Marmara’da ‘ışık’ alarmı!
Türk Deniz Araştırmaları Vakfı Başkanı Prof. Dr. Bayram Öztürk, “Marmara’da ışık geçirgenliği 2 metreye kadar düştü. Karadeniz ise avcılığın tehdidi altında. Denizlerimiz için ulusal seferberlik ilan etmemiz gerekiyor” dedi.
Türkiye limanları ve sahilleri arasında her türlü ticaret ve yolcu taşımacılığının Türk bayraklı gemiler tarafından yapılmasını sağlayan Kabotaj Kanunu 1 Temmuz 1926’da yürürlüğe girmişti. Daha önceden yabancılara tanınan bu kapitülasyonların kaldırıldığı gün Denizcilik ve Kabotaj Bayramı olarak kutlanmaya başlandı. 1 Temmuz gününde Türk Deniz Araştırmaları Vakfı (TÜDAV) denizlerimiz için her geçen gün artan tehlikelere dikkat çekti. TÜDAV Başkanı Prof. Dr. Bayram Öztürk, “Türkiye denizleri giderek artan ciddi tehditlerle karşı karşıya. Bunlar kara kökenli kirlenme, aşırı avcılık, kıyıların tahribi, yabancı denizel türlerin girişi ve başlı başına bir tehdit olan iklim değişikliğidir. Ülkemiz bu tehditlere kayıtsız kalamaz. Ulusal bir seferberlik gerekiyor. Karadeniz’de arıtma eksikliği ve katı atıkların denize atıldığını görüyoruz. Yasadışı ve aşırı balıkçılık canlı kaynaklarımızı tüketiyor” dedi.
MARMARA KORUNMAYI BEKLİYOR
Marmara Denizi’nde çözünmüş oksijen eksikliği nedeniyle hidrojen sülfür gazının oluştuğunu söyleyen Öztürk, ışık geçirgenliği hakkında uyardı. Öztürk, “1985 yılında ışık geçirgenliği 15 metreydi, günümüzde 2 metre.

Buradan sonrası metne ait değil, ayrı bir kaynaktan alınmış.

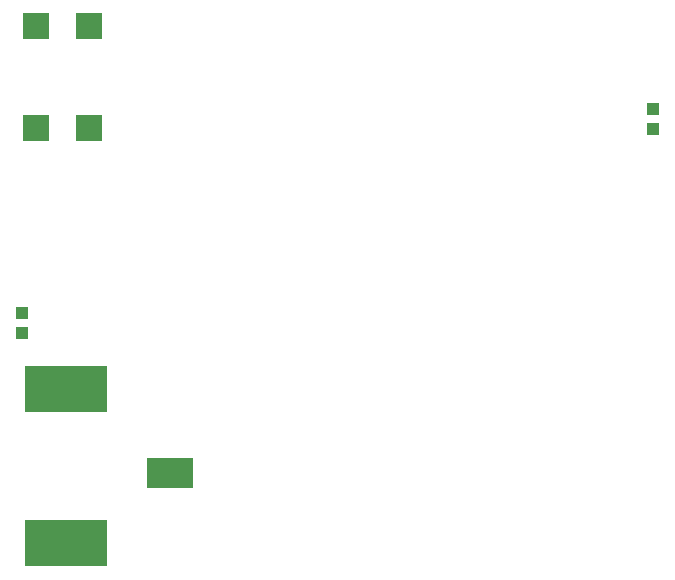
<source format=gbr>
G04 EAGLE Gerber RS-274X export*
G75*
%MOMM*%
%FSLAX34Y34*%
%LPD*%
%INSolderpaste Top*%
%IPPOS*%
%AMOC8*
5,1,8,0,0,1.08239X$1,22.5*%
G01*
%ADD10R,4.000000X2.500000*%
%ADD11R,7.000000X4.000000*%
%ADD12R,1.000000X1.100000*%
%ADD13R,2.200000X2.200000*%


D10*
X497900Y349600D03*
D11*
X410400Y420600D03*
X410400Y290600D03*
D12*
X372872Y468004D03*
X372872Y485004D03*
D13*
X429758Y727530D03*
X384758Y727530D03*
X384758Y641530D03*
X429758Y641530D03*
D12*
X907288Y657978D03*
X907288Y640978D03*
M02*

</source>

Marmara’da canlı kaynaklarının stokları yıprandı ve deniz gıda güvenliğimiz tehdit altına girdi. Marmara’da 100’den fazla yabancı denizel türün girişinin azaltılması için ticaret gemilerinde balast suyu değişiminin durdurulması şart. Yani Marmara korunmayı bekliyor, böylece Karadeniz ve Ege Denizi de iyileşecek. Marmara’nın korunması için bir eylem planına ve koruma alanlarına gerek var” diye konuştu.
AKDENİZ BETONLAŞMA TEHDİDİNDE
Ege ve Akdeniz’deki temiz kıyı ve deniz imajının kirlilik ve betonlaşma nedeniyle bitmek üzere olduğunu belirten Öztürk, “Artan evsel atıklarla ekosistem geri dönülmez bir şekilde hasar görmekte. Evsel atıkların tam olarak bertaraf edilmesi için gerekli yatırımların yapılması şart. Gemi kökenli kirlenmenin önlenmesi için Mavi Kart uygulaması gözden geçirilmelidir” dedi.
Denizlerimizin en derin noktalarında bile plastik atıklar olduğunu belirten Öztürk, şöyle devam etti: “Tek kullanımlık plastiklerin kullanımı sınırlandırılmalıdır. Denizlerimize yerleşen yabancı deniz canlılarının yayılımında kirlenmenin etkisi var. Birçok yabancı türün yıkıcı etkileri görülmekte. Deniz ulaşımının teşvik edilmesi ve toplu taşımanın özendirilmesiyle, karbon ayak izimiz azalacaktır.”